Toda a história de Trump, que culminou neste desastre absoluto da Guerra do Irã, sem saída à vista, mostra como não se pode desvalorizar o perigo de eleger um populista (como temos visto tantas vezes no Brasil e em Portugal): mais tarde ou mais cedo, salta à nu a sua malvadez e/ou incompetência. O problema é que, quando isso fica claro, os estragos, muitas vezes irreversíveis, já estão feitos.

A melhor definição do fenômeno ouvi do cientista político John Keane. Diz ele que o populismo é "a doença autoimune das democracias". São os mecanismos de defesa do organismo que se voltam contra si próprio, ameaçando a sua existência. Como num lúpus ou numa esclerose múltipla, o corpo confunde partes de si com inimigos e começa a atacá-las. Ao tentar responder a frustrações legítimas do povo, a patologia produz um movimento de dentro, que usa os seus instrumentos vitais, e que ataca as instituições e intermediários que tornam essa democracia funcional: a imprensa livre, o sistema judicial, a academia e a ciência, os partidos e a oposição.

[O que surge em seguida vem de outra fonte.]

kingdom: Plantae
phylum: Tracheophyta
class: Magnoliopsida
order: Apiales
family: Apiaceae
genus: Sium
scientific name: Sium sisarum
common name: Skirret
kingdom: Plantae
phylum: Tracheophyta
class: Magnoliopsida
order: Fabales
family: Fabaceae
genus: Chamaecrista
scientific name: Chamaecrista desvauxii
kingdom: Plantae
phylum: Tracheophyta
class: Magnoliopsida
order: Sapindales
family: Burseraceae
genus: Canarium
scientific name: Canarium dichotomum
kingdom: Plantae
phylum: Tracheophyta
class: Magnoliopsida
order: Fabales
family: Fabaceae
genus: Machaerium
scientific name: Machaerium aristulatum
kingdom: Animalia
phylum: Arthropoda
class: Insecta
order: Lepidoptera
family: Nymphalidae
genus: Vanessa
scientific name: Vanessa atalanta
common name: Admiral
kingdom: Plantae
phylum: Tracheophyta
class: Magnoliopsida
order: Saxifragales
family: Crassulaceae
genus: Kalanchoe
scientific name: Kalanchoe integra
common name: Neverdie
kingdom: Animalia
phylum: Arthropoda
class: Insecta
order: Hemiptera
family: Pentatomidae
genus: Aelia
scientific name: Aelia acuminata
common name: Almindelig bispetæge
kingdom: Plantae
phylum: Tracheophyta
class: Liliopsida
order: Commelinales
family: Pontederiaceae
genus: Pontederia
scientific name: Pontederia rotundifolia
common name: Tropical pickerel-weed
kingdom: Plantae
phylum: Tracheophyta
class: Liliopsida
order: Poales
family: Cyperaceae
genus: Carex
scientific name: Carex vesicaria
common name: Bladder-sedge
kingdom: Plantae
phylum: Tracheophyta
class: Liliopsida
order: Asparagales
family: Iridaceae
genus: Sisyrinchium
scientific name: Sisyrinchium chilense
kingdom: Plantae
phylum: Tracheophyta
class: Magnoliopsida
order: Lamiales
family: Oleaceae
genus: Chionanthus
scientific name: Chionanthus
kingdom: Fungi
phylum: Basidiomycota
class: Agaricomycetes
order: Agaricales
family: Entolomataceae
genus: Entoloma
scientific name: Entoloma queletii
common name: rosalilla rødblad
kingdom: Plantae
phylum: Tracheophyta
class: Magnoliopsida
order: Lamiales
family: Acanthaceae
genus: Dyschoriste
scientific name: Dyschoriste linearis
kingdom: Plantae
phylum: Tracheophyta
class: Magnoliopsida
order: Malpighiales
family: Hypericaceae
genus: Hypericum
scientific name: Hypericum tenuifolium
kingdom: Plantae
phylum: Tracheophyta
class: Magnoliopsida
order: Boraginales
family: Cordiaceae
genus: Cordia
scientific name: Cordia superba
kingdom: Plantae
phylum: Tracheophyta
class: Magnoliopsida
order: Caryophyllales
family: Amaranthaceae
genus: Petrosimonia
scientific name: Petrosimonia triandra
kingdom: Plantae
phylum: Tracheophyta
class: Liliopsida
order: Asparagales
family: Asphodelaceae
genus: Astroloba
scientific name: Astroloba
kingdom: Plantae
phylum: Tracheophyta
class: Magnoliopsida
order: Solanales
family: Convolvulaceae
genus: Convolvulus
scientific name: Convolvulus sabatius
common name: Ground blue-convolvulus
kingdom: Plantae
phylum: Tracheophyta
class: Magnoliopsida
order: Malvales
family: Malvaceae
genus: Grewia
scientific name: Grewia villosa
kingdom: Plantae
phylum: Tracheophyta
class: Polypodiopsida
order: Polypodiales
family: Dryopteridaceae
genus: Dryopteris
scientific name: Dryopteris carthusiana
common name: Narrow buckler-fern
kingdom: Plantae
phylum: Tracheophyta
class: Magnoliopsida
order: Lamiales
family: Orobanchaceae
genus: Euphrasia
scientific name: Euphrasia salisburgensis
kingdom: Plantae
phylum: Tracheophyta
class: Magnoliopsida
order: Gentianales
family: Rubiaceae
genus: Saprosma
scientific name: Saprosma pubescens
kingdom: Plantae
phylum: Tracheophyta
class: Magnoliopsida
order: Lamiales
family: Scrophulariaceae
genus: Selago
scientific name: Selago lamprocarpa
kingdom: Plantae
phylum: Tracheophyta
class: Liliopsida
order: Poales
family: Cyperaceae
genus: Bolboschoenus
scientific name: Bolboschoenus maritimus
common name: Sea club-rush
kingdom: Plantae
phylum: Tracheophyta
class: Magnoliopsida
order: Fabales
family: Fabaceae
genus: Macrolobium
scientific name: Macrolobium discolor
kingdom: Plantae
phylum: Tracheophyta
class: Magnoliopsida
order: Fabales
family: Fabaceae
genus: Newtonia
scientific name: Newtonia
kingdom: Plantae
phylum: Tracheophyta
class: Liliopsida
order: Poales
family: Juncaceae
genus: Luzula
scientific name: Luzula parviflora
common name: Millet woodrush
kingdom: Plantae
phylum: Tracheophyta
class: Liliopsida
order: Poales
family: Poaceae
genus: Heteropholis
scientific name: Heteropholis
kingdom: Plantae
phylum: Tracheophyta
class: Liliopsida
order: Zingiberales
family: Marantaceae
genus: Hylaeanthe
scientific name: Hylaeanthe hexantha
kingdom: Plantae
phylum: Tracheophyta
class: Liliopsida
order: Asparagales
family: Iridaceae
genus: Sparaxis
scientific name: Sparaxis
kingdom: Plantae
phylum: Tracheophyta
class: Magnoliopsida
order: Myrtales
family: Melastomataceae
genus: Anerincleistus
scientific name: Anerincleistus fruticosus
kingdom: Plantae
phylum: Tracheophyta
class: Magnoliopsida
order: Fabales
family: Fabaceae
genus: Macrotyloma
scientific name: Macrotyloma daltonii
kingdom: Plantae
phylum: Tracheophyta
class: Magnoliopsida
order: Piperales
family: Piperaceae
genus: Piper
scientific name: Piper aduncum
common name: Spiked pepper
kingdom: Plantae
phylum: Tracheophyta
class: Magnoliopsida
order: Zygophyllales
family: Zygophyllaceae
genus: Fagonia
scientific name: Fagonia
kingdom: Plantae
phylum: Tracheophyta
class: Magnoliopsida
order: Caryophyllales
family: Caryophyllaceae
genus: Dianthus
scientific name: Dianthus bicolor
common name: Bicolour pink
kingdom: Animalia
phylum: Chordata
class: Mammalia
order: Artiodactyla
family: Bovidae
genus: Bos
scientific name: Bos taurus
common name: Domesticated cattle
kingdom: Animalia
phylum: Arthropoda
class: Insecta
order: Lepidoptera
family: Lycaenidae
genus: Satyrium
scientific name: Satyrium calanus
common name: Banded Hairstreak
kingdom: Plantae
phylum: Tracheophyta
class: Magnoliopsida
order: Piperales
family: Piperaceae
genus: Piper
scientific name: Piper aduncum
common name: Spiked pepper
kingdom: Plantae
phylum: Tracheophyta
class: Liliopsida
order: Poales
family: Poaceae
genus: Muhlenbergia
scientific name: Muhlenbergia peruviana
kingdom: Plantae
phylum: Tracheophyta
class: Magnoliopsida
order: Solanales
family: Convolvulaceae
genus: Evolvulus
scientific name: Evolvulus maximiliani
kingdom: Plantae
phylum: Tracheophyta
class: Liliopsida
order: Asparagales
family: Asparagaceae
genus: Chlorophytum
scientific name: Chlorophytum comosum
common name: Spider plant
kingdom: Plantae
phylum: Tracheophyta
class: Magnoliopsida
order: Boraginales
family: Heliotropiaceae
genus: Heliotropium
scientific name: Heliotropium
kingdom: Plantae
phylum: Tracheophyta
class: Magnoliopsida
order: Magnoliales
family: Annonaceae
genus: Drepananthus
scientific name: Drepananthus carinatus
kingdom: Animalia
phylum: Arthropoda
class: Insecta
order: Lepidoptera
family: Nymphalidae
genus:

Apanhadas de surpresa pela desfaçatez das atacantes que as deviam proteger, as células benignas do organismo ficam impotentes, à mercê da ameaça da maleita.

Trump e Bolsonaro deixaram bem claro que o maior risco do político populista que consegue chegar ao poder é a forma como ele tenta destruir o chão comum —os núcleos saudáveis das sociedades. Recuperá-los demora anos. E, na pior das hipóteses, pode mesmo ser fatal.